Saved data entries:
BEGIN
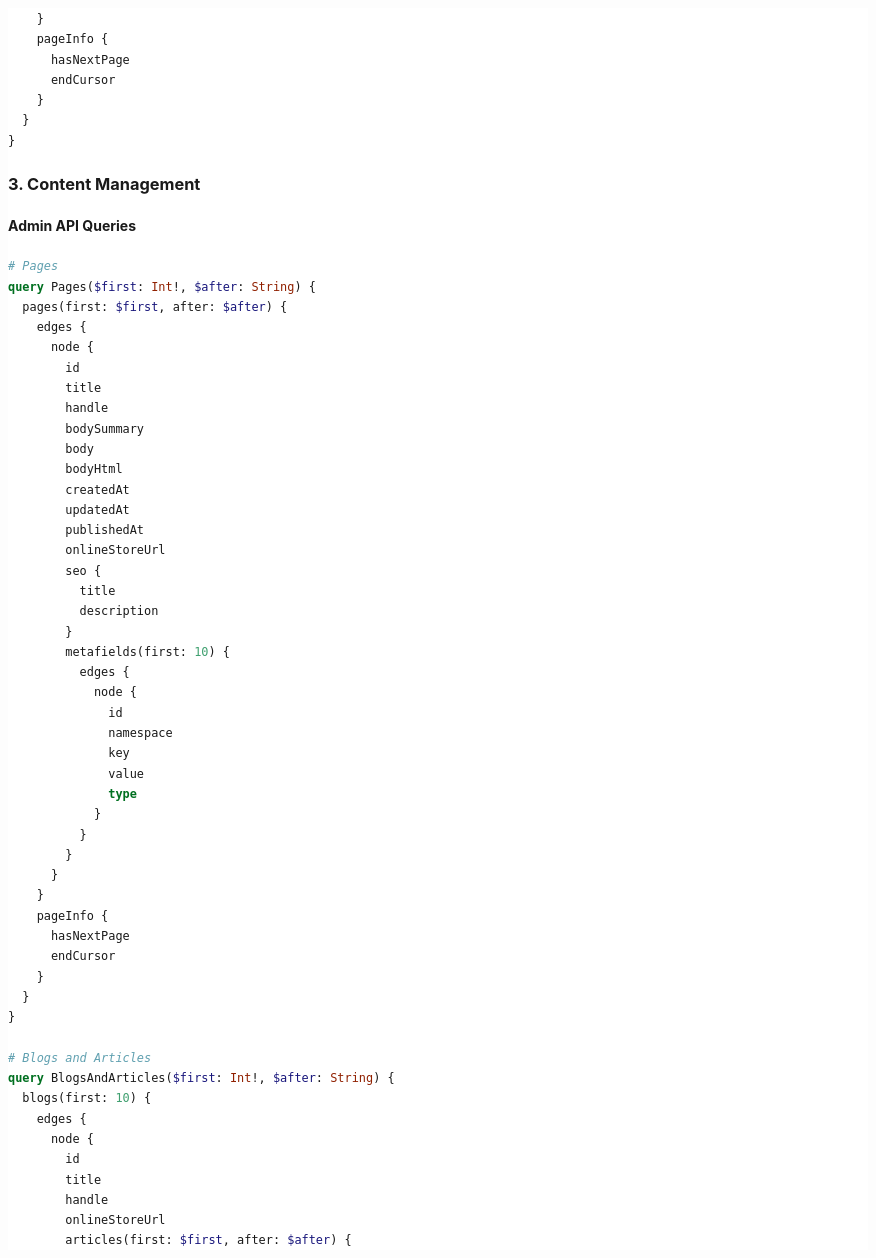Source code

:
 ```graphql
    }
    pageInfo {
      hasNextPage
      endCursor
    }
  }
}
```

### 3. Content Management

#### Admin API Queries

```graphql
# Pages
query Pages($first: Int!, $after: String) {
  pages(first: $first, after: $after) {
    edges {
      node {
        id
        title
        handle
        bodySummary
        body
        bodyHtml
        createdAt
        updatedAt
        publishedAt
        onlineStoreUrl
        seo {
          title
          description
        }
        metafields(first: 10) {
          edges {
            node {
              id
              namespace
              key
              value
              type
            }
          }
        }
      }
    }
    pageInfo {
      hasNextPage
      endCursor
    }
  }
}

# Blogs and Articles
query BlogsAndArticles($first: Int!, $after: String) {
  blogs(first: 10) {
    edges {
      node {
        id
        title
        handle
        onlineStoreUrl
        articles(first: $first, after: $after) {
```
END
- Action item -
Give every entry again word for word; no images belong in the copy.

- Answer for this exercise -
Source code

:
 ```graphql
    }
    pageInfo {
      hasNextPage
      endCursor
    }
  }
}
```

### 3. Content Management

#### Admin API Queries

```graphql
# Pages
query Pages($first: Int!, $after: String) {
  pages(first: $first, after: $after) {
    edges {
      node {
        id
        title
        handle
        bodySummary
        body
        bodyHtml
        createdAt
        updatedAt
        publishedAt
        onlineStoreUrl
        seo {
          title
          description
        }
        metafields(first: 10) {
          edges {
            node {
              id
              namespace
              key
              value
              type
            }
          }
        }
      }
    }
    pageInfo {
      hasNextPage
      endCursor
    }
  }
}

# Blogs and Articles
query BlogsAndArticles($first: Int!, $after: String) {
  blogs(first: 10) {
    edges {
      node {
        id
        title
        handle
        onlineStoreUrl
        articles(first: $first, after: $after) {
```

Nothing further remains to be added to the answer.